Interprétation : un mécanisme validé en clinique
Le Rusfertide confirme la pertinence d’une approche physiologique, ciblant la disponibilité du fer pour stabiliser l’hématocrite et réduire drastiquement les saignées.
Andrew Kuykendall (Moffitt Cancer Center) résume :
« Nous avons désormais la preuve qu’un contrôle durable de l’hématocrite est possible sans recourir aux saignées répétées.
Le Rusfertide stabilise la maladie et redonne de l’autonomie au patient. »
Commentaire d’un expert français :
« VERIFY montre que l’on peut contrôler la PV en ciblant l’excès de fer utilisable.
C’est une stratégie plus rationnelle et potentiellement moins thrombogène que les saignées fréquentes. »

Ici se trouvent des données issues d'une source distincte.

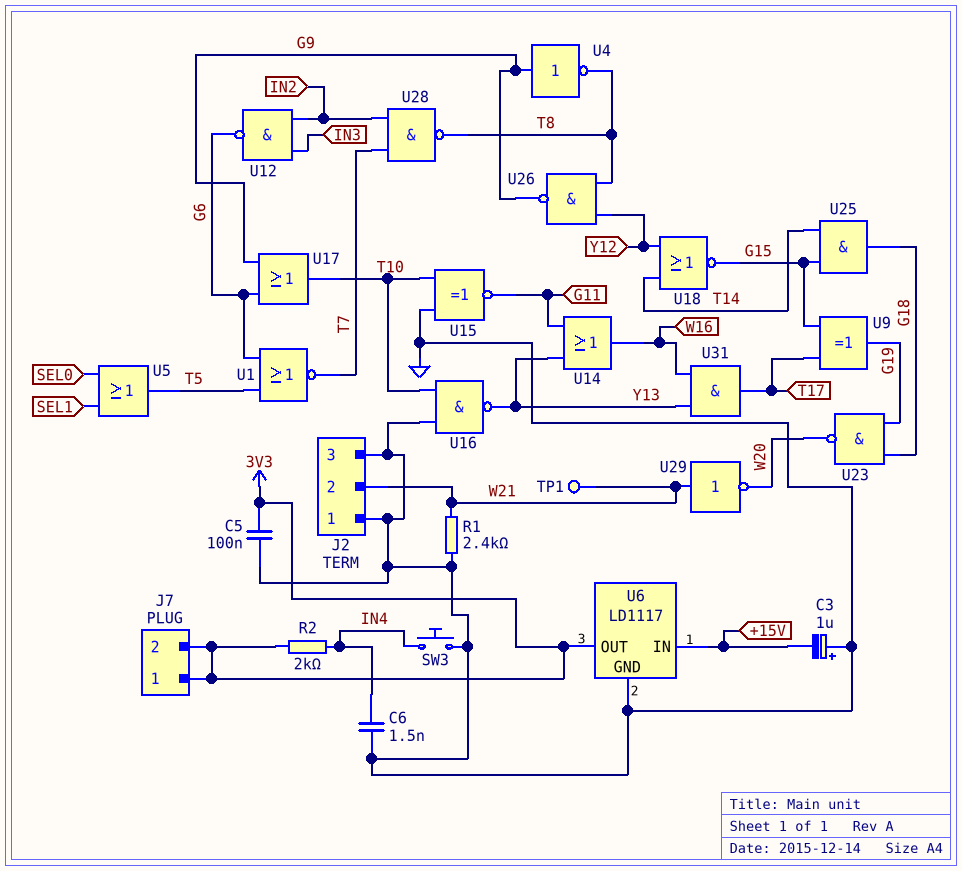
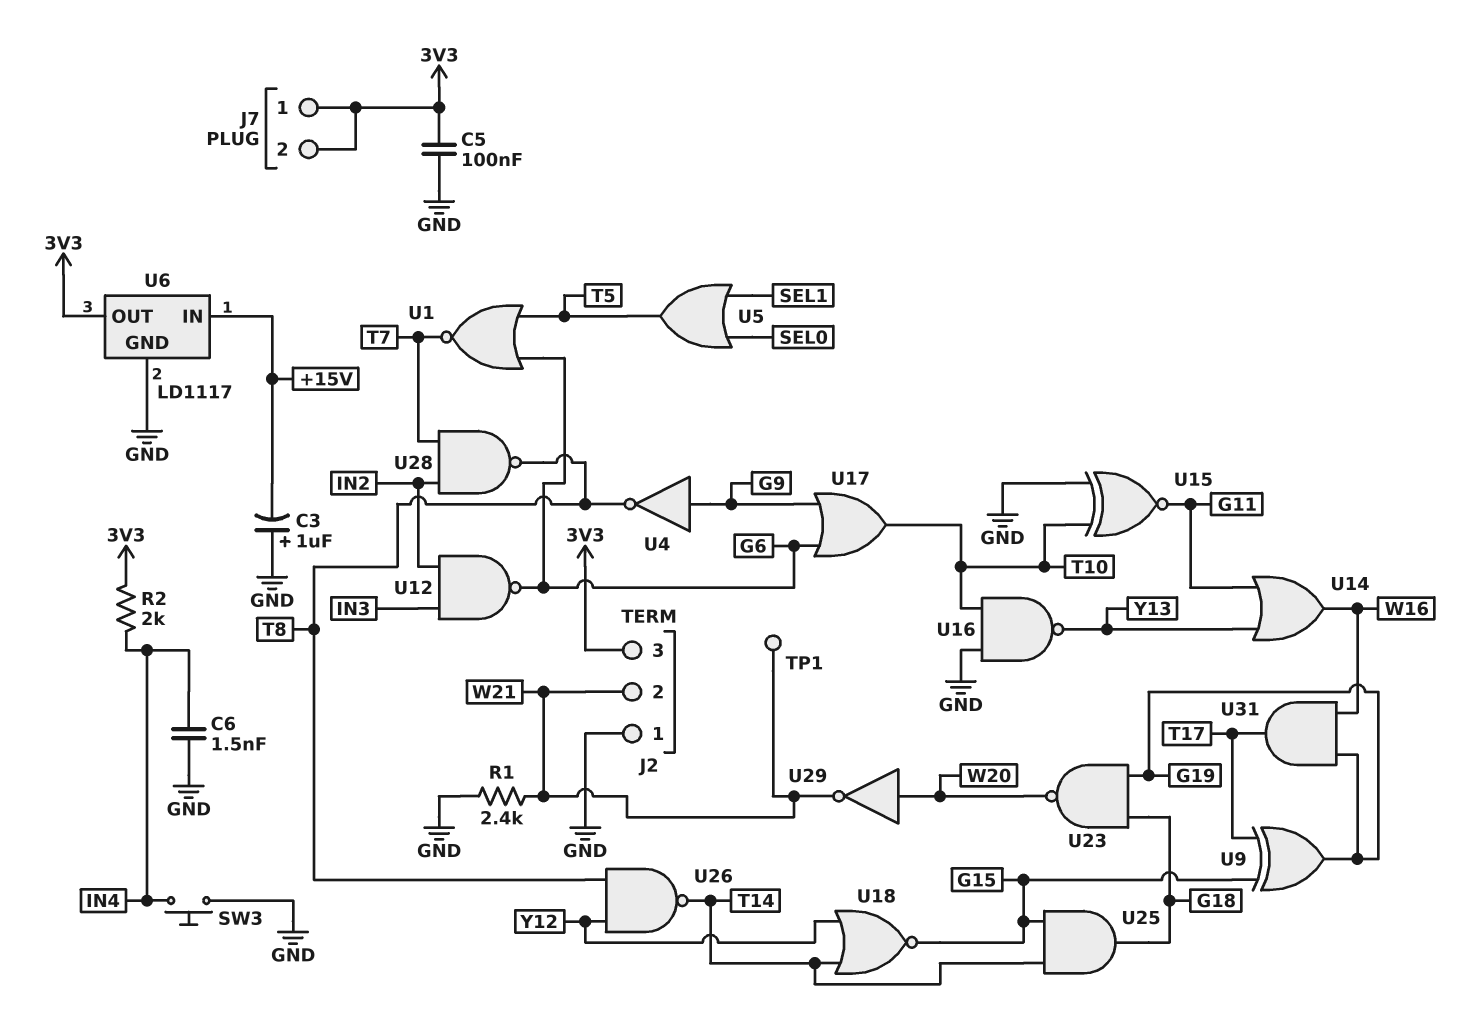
J2 pin 3: GND -> 3V3
U26: NAND (in T8, in Y12, out G9) -> NAND (in T8, in Y12, out T14)
U29: NOT (in W21, out W20) -> NOT (in W20, out W21)
U31: AND (in W16, in Y13, out T17) -> AND (in G19, in W16, out T17)

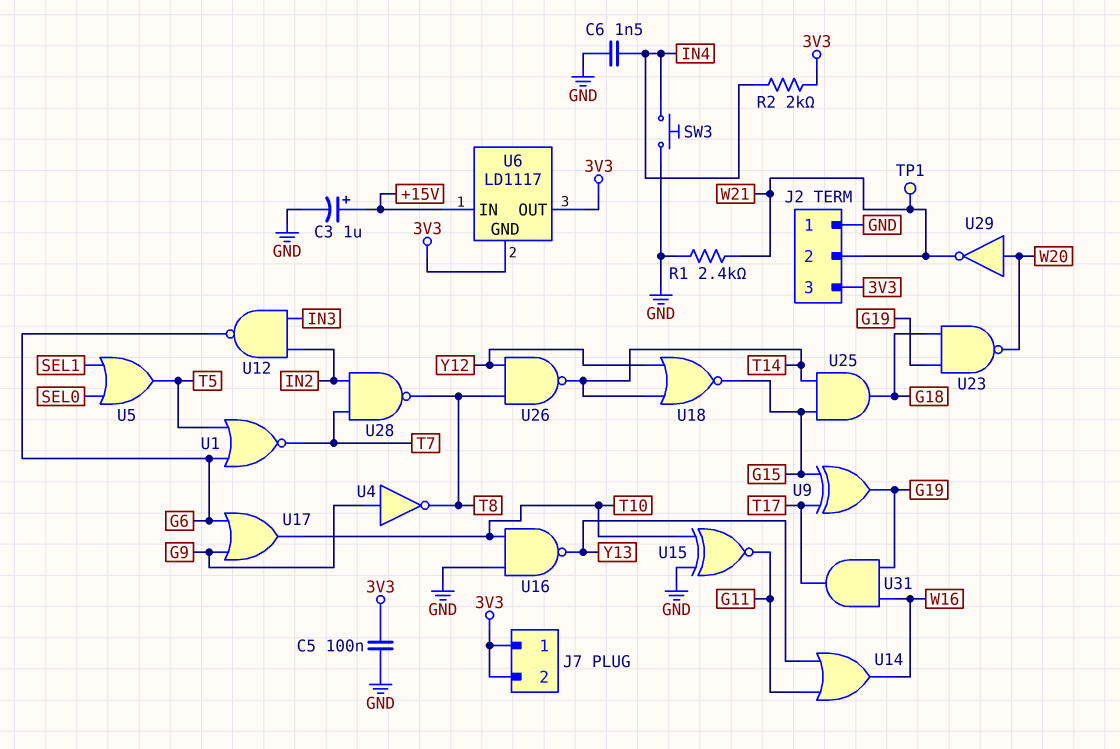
C3: 1uF (plus GND, minus +15V) -> 1uF (plus +15V, minus GND)
U6 pin GND: GND -> 3V3

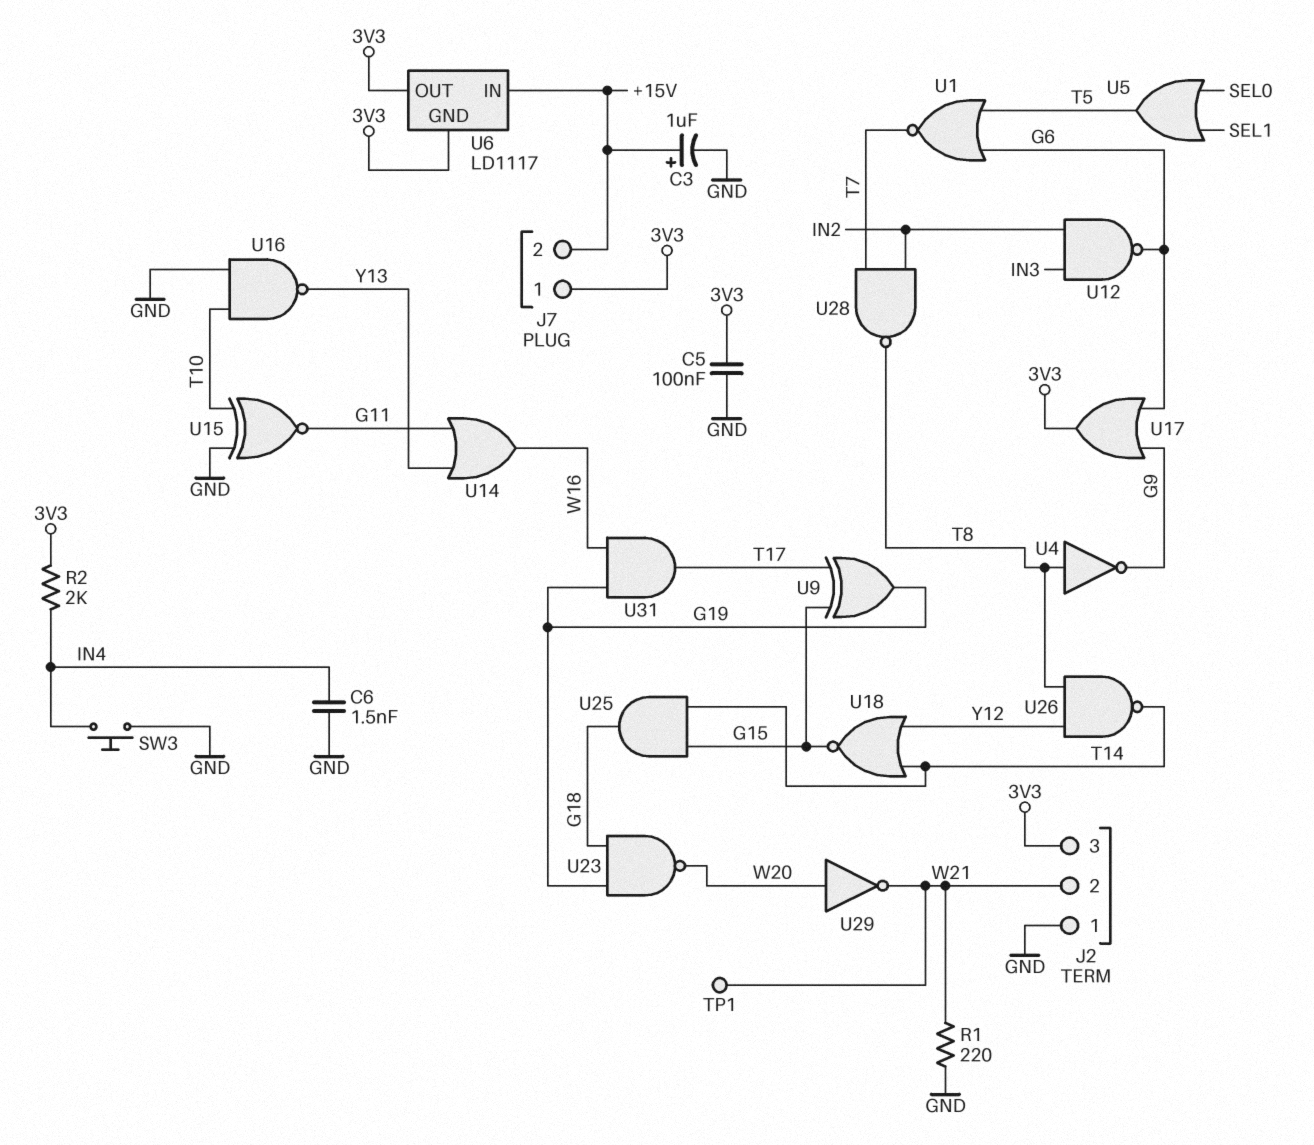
J7 pin 2: 3V3 -> +15V
R1: 2.4k (GND, W21) -> 220 (GND, W21)
U4: NOT (in G9, out T8) -> NOT (in T8, out G9)
U17: OR (in G6, in G9, out T10) -> OR (in G6, in G9, out 3V3)

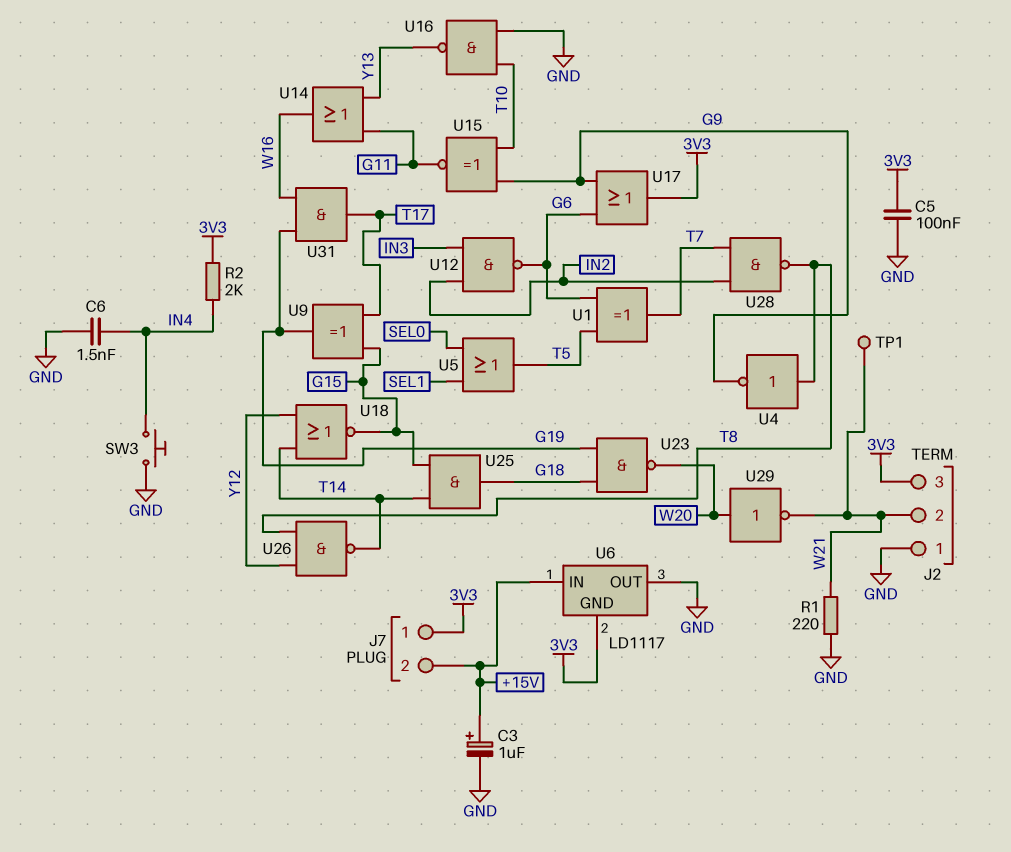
U1: NOR (in G6, in T5, out T7) -> XOR (in G6, in T5, out T7)
U6 pin OUT: 3V3 -> GND
U15: XNOR (in GND, in T10, out G11) -> XNOR (in G9, in T10, out G11)

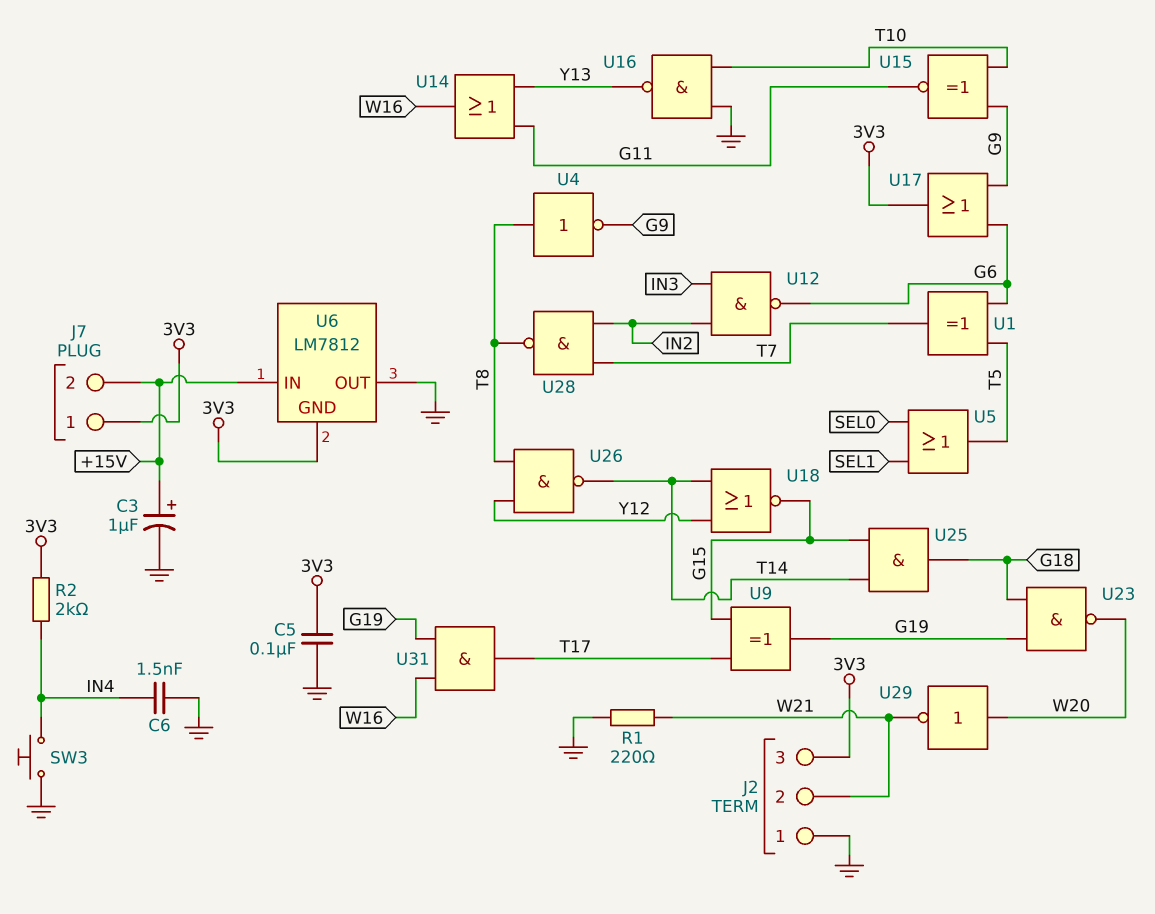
TP1: test point (W21) -> none
U6: LD1117 -> LM7812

Impact clinique et perspectives
1. Nouveau paradigme pour les patients dépendants des saignées
Une injection hebdomadaire, auto-administrée, qui stabilise durablement l’hématocrite.
2. Prévention thrombotique
Une hématocrite stable, sans fluctuations extrêmes, pourrait réduire les pics de viscosité.
3. Nouvelles indications en exploration
- Thalassémies non transfusion-dépendantes
- Anémies du cancer
- Autres MPN avec érythrocytose
4. Données long terme attendues
La phase d’extension (S52–S156) précisera la stabilité, la sécurité prolongée, et l’impact sur le risque thrombotique.
Limites
- Durée analysée encore limitée à 52 semaines
- Population enrichie en patients très dépendants des saignées
- Enjeux d’accès, coût, place exacte dans la stratégie PV restent à définir
Conclusion : un tournant pour la polyglobulie de Vaquez
VERIFY confirme le Rusfertide comme la première alternative pharmacologique crédible aux saignées répétées.
Un traitement hebdomadaire, simple, fondé sur une physiologie robuste, et capable d’offrir un contrôle stable et durable de la maladie, tout en améliorant la qualité de vie.